There’s technique called the 5 why’s, where when you encounter a problem you ask why 5 times in order to know the root cause. Generally the first answers are but symptoms and the real cause lays deep beneath them. According to the author that root cause is generally human-related. The lesser a problem the less resources we should invest in it. This is because when creating a MVP and trying to learn full speed sometimes quality is lost and problems can arise, which in turn slows down the learning process. So there should be a balance between putting out new things to learn and correcting problems so that we can keep putting those things out rapidly.

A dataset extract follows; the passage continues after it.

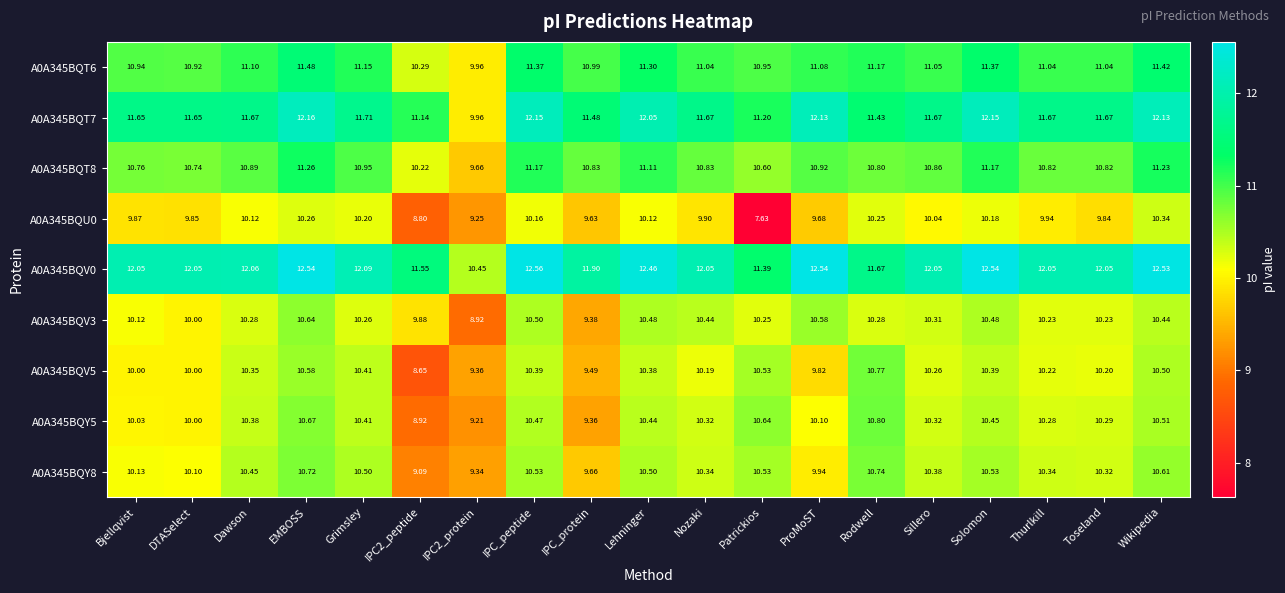

Is the value of A0A345BQU0 at Rodwell greater than the value of A0A345BQT8 at Toseland?

No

An example is given of a company that did yearly release cycles of their product. After a while it started to show severe problems because customer feedback came in too late in the development process to change the product significantly before its release. So they reduced the time of the cycle development-release, that is, they started putting out smaller batches and started having better reviews. (This way of incremental development was heavily criticized by Theil) The author also mentions the problem of people having muscle memory. So people used to working in big batches find it hard to adapt, so it’s better to start from the beginning working in small batches.

Other concepts mentioned in the final chapters:

  • Venture-backed startup — are those funded by venture capital, which is money provided to seed/early-stage, emerging and emerging growth companies (so it’s a fancy way of saying money given to startups);
  • Bootstraped startup — are those that launch and are built with little or no funding.

Recommended reading:

  1. The Toyota Way: 14 Management Principles from the World’s Greatest Manufacturer
  2. The Lean Startup website;
  3. The Lean Startup: How Constant Innovation Creates Radically Successful Businesses

There are lots of legitimate ideas that anyone could and should use. The idea of an MVP, A/B testing, build-measure-learn feedback loops are all simple things that most people should be aware of. Have you built any startup using these principles? How have they worked for you?